SWR3 Gedanken

SWR3 Gedanken

Auf den ersten Blick ist sie nicht zu sehen. Nur, wer mir aufmerksam ins Gesicht schaut, kann sie erkennen – die dreiteilige Narbe an meiner linken Schläfe.
Ich habe sie mir im Frühling bei einem eigentlich harmlosen Unfall zugezogen. Inzwischen hat sie sich zu einer zarten Blitzform verwachsen und stört mich selten.
Nur wenn ich in den Spiegel schaue, leuchtet sie mich an. Ich denke dann manchmal an Kain. Kain hat auch eine Narbe im Gesicht gehabt, Die Bibel erzählt ganz am Anfang, dass er aus Neid seinen Bruder Abel erschlagen hat. Darauf hat Gott ihn mit einer Narbe- dem so genannten Kainsmal versehen. Das sollte jedem zeigen: Dieser Mensch steht unter Gottes Schutz. Niemand darf ihm ungestraft  Rache etwas antun.

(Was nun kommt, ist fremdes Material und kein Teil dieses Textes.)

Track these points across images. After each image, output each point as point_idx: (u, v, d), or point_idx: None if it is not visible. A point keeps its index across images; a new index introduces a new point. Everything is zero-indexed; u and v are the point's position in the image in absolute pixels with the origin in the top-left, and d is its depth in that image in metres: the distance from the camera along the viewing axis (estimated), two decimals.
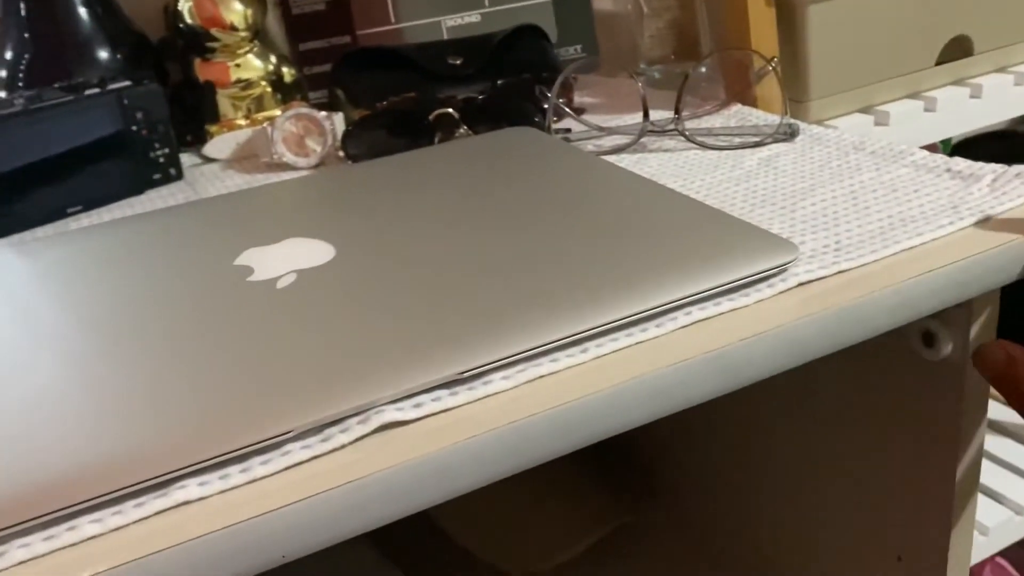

Ich habe niemandem erschlagen – aber ich werde manchmal wütend, wenn ich mich übergangen fühle. Wenn ohne erkennbaren Grund bestimmte Leute vorgezogen werden, oder wenn andere mich ins Leere laufen lassen, beruflich und privat. Manchmal greife ich dann andere an, mit Worten. Wie verletzend ich sein kann, wird mir oft erst hinterher bewusst. Dann bin ich froh, wenn mir andere das nicht nachtragen oder zurückschlagen.
Jetzt trage ich also auch so eine Art Kainsmal an mir!
Keine Ahnung, wie das beim biblischen Kain ausgesehen hat, aber ich kann mir vorstellen, wie es sich angefühlt hat: man schaut in den Spiegel - und hat sofort den eigenen Fehler, die eigene Schuld vor Augen. Und gleichzeitig leuchtet mir darin auch entgegen, dass Gott mich schützen will.
Ich mag versehrt sein, beschädigt, aber das Ja zu mir ist größer als all das. Darauf vertraue ich. Gott selbst will schützen, was da an Gutem in mir ist. Ich werde nicht auf meine Fehler festgenagelt, ich kann jeden Tag gut beginnen. An all das erinnert mich meine Narbe.
Kain ist übrigens in die Welt gezogen, hat eine Familie gegründet und eine Stadt gebaut. Womöglich bin ich ihm also schon mal begegnet und hört gerade zu?! Na dann: herzliche Grüße!